» **Task set**
A - Do the following statements agree with the event log auditing post? For each, answer yes or no and quote the deciding words of the post. (i) The M-Trends 2018 report gave a global median detection time of 101 days for 2017. (ii) Splunk can be started with a free 1GB license. (iii) The ELK Stack combines Elasticsearch, Logstash and Kibana.
B - Update the part of the event log auditing post between "Straight forward enough" and "for operational troubleshooting.", inclusive, replacing "organization" with "company" throughout.
C - In two sentences, what does the event log auditing post say?

» **Quoted passage**
§

Event Log Auditing, Demystified

In my personal experience, the topic of reviewing event logs has received a fair amount grunts, groans, and questions such as “You honestly expect us to review all of that data?!” or “We have so many systems! Where would we even begin?” or “We already have enough on our plate to worry about!”. Fortunately, the times have changed, and log aggregation has matured over a relatively short amount of time. Its existence alone however is not the complete answer to log auditing woes.

To start, let’s cover the ‘why’. What is the purpose of undertaking another tedious task and writing out an elaborate SOP? Well, from a practical perspective, incident detection. According to FireEye/Mandiant’s M-Trends 2018 report, the global median for detection time of their clients in 2017 was an astounding 101 days[1]. Think about your most important systems and they type of data they process. What kind of information could your organization be bleeding in that timeframe? What if you could have been tipped off to that login from a high risk country, or repeated failed login at your critical servers?

Second, most compliance initiatives request that your organization performs some form of auditing on your event logs. The infamous NIST 800–53, commonly cited across SOX, HIPAA, PCI/DSS, and of course FISMA, request that your organization define a timeframe in which you review your logs. See most controls that are prefaced with an “AU”.

Straight forward enough in theory, but let’s examine the practical pieces of the puzzle.

Choosing Your Software

For starters, the idea of connecting into every system week after week to examine countless event codes across your entire network is not feasible. Having access to a plethora of information is great, but potentially useless without something to parse out the noise. If your organization does not currently have a log aggregation solution, get one set up ASAP. The power and insight into a well-structured log aggregation implementation is invaluable to any organization; if not for security reasons, then for operational troubleshooting.

There are quite a few options to choose from, ranging between commercial to open source. Splunk [2] is a clear contender for the top spot, and you can get started with a free 500MB license. Splunk was an early product to the game, and has been extensively covered by numerous cybersecurity outlets. If you are looking for a product with support, this is presently the best route to go. If you are even more cost conscious and feeling adventurous, take a look into the open-sourced ELK Stack [3]. This option combines Elasticsearch, Logstash and Kibana into a robust and cost-effective alternative to the commercial products.

The choice is yours, but at this point in the game there is no reason to not have one.

Configuring Your Indexes

Now that you have a place to put your logs, which systems will you pull from and how will you structure them? This one is tough, as guidance typically is not clear. Do you pull logs from all of your servers and workstations? If your resources for storage are unlimited, sure! Unfortunately, this is likely never the case.

The rule of thumb here is to collect enough logs from your critical systems and infrastructure to accomplish successful reconstruction of events on your network. To start, some events you will want to correlate are:

  • Domain Controller security logs, including authentication events.
  • DNS queries (specifically A record lookups, if possible).
  • DHCP lease events.
  • PowerShell usage.
  • Process Creation events.
  • Any logging from systems used to remotely connect into your network.
  • Web server logs from IIS, Apache, or your webserver of choice.
  • Administrative events from your networking equipment, including wireless connection events.

The key is to keep your indexes clean. Think of your indexes as a collection of buckets for your logs. Combining your inputs is the equivalent of mixing your car’s oil collection pan with the water you just pulled from the well. Things swirl around, mix up, and get messy. In the end no one has any idea what is in there, but everyone knows it is useless.

§

» **Information supplied**
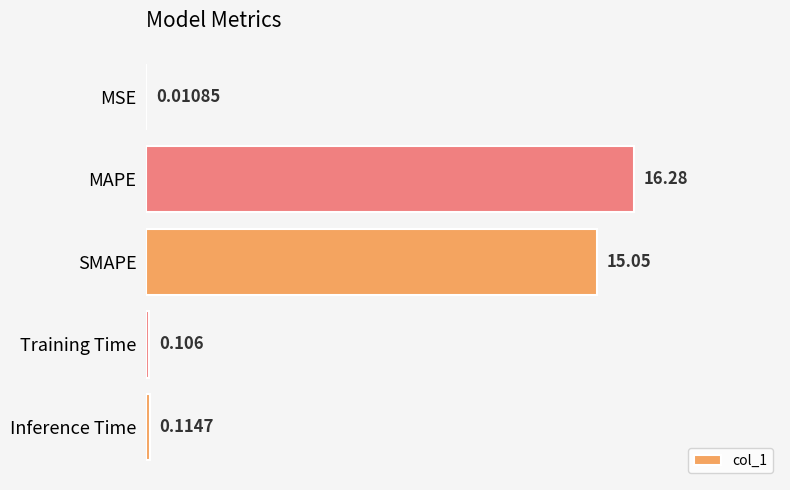

Between MSE and Training Time, which is larger?

Training Time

§

» **Answers provided**
A -
(i) Yes: "the global median for detection time of their clients in 2017 was an astounding 101 days"
(ii) No: "you can get started with a free 500MB license"
(iii) Yes: "This option combines Elasticsearch, Logstash and Kibana"

B -
Straight forward enough in theory, but let’s examine the practical pieces of the puzzle.

Choosing Your Software

For starters, the idea of connecting into every system week after week to examine countless event codes across your entire network is not feasible. Having access to a plethora of information is great, but potentially useless without something to parse out the noise. If your company does not currently have a log aggregation solution, get one set up ASAP. The power and insight into a well-structured log aggregation implementation is invaluable to any company; if not for security reasons, then for operational troubleshooting.

C - The post presents event log review as a way to detect incidents and to meet compliance requirements such as the NIST 800–53 controls prefaced with "AU." It urges setting up a log aggregation solution such as Splunk or the open-source ELK Stack, collecting enough logs from critical systems and infrastructure to reconstruct events on the network, and keeping indexes clean rather than combining inputs.